I would personally suggest using dedicated occlusion skins, or virtual occluders. In the end, it all depends on the kind of geometry you want to display, but generally occluder skins aren''t too hard to create, and are well worth it. For the same performance used to render a single node using the full mesh, you could render 20+ nodes when using occlusion skins.

Now, about the selection, that''s anything from extremely easy to extremely complex. Actually, you can make it as complex as you want, but the basic system is very easy. It''s upon you, if you are satisfied with the basic results, or if you prefer to investigate into something more complex. Basically, you can start by using the minimum camera-node distance. Take your node''s bounding box, create a plane that is parallel to the camera plane, position it at the nearest possible point of the box, and compute the distance to the camera. If you do that in eye-space, it''s extremely easy: transform your 8 box points into eye-space, and take the nearest z-value. There you have your distance. Even more otimized algorithms also exist.

Next thing is, as you guessed, the screenspace projection size. For that to work, you''ll have to (manually) project your bounding boxes to the screen. But you''ll have to do that anyway for the HOM test later on, so you will probably already have the code. Then, get the bounding rectangle of the projected box on the screen, and compute the area. There you go, your second factor.

☆ ☆ ☆ ☆ ☆ ☆ ☆

◆ Required action:
Please answer from the occlusion text above: how many nodes could be rendered with occlusion skins for the same performance as rendering a single node with the full mesh?

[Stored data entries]

☆ ☆ ☆ ☆ ☆ ☆ ☆

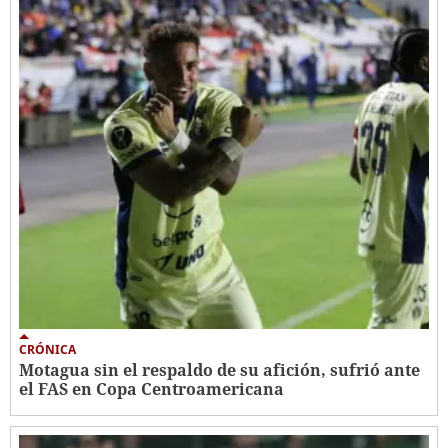
CRÓNICA
Motagua sin el respaldo de su afición, sufrió ante
el FAS en Copa Centroamericana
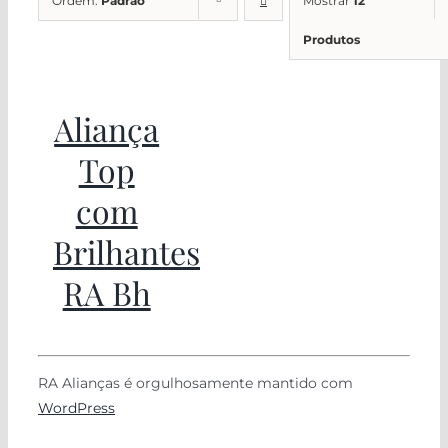
Ordem:
Padrão
Mostrar
12
Produtos
Aliança
Top
com
Brilhantes
RA Bh
RA Alianças é orgulhosamente mantido com
WordPress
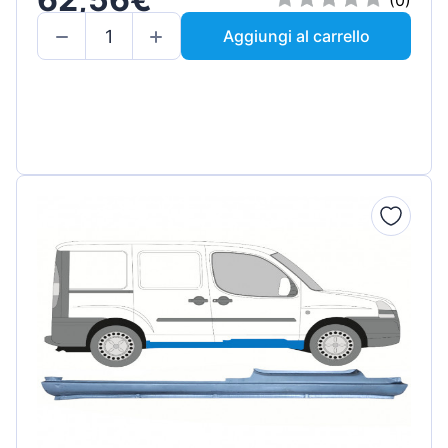
(0)
Aggiungi al carrello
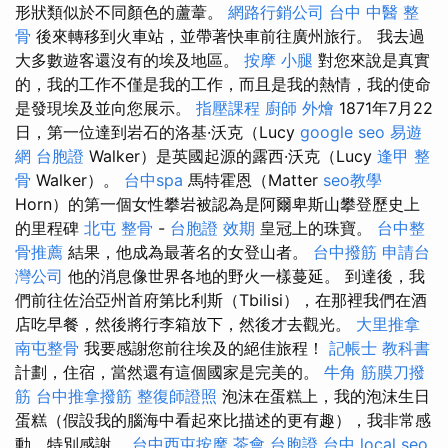
形狀類似於不同顏色的蘆葦。
網路行銷公司
台中 中醫 整
骨
後來轉移到火車站，並帶著快車前往廣州旅行。 我去過
大多數遊客還沒有的埃及地區。
按摩 小腿
對您來說是真實
的，我的工作不僅是我的工作，而且是我的熱情，我的使命
是發現埃及並向您展示。
指壓課程
廚師 外燴
1871年7月22
日，第一位達到岩石的洛基·沃克（Lucy
google seo
易遊
網 台胞證
Walker）是英國起源的露西·沃克（Lucy
逢甲 整
骨
Walker）。
台中spa
馬特霍恩（Matter
seo教學
Horn）的第一個女性攀岩被認為是阿爾卑斯山攀登歷史上
的里程碑
北屯 整骨
-
台胞證 效期
皇冠上的珠寶。
台中整
骨推薦
結果，他成為最著名的女登山者。
台中撥筋
申請台
灣公司
他的消息像世界各地的野火一樣蔓延。 到達後，我
們前往佐治亞州首府第比利斯（Tbilisi），在那裡我們在酒
店吃早餐，然後將行李箱放下，然後才去觀光。
大里推拿
南屯整骨
我要感謝您前往埃及的絕佳旅程！
記帳士 教科書
計劃，住宿，當然還有這個國家是完美的。
牛角 筋膜刀撥
筋
台中推拿撥筋
整復師證照
泡沫在蛋糕上，我的泡沫生日
蛋糕（假設我的腦海中看起來比描述的更有趣），我非常感
動，特別感謝。
台中西屯按摩
茶會
台胞證 台中
local seo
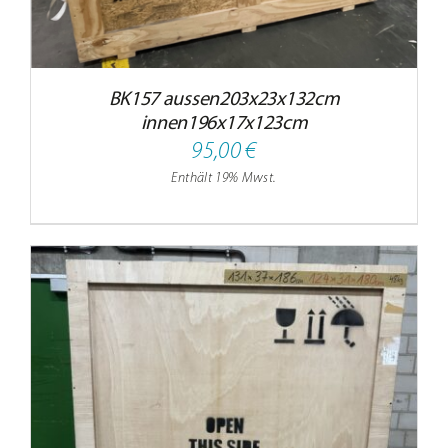
BK157 aussen203x23x132cm
innen196x17x123cm
95,00
€
Enthält 19% Mwst.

☆ ☆ ☆ ☆ ☆ ☆ ☆

◆ Answer to this problem:
20+ nodes.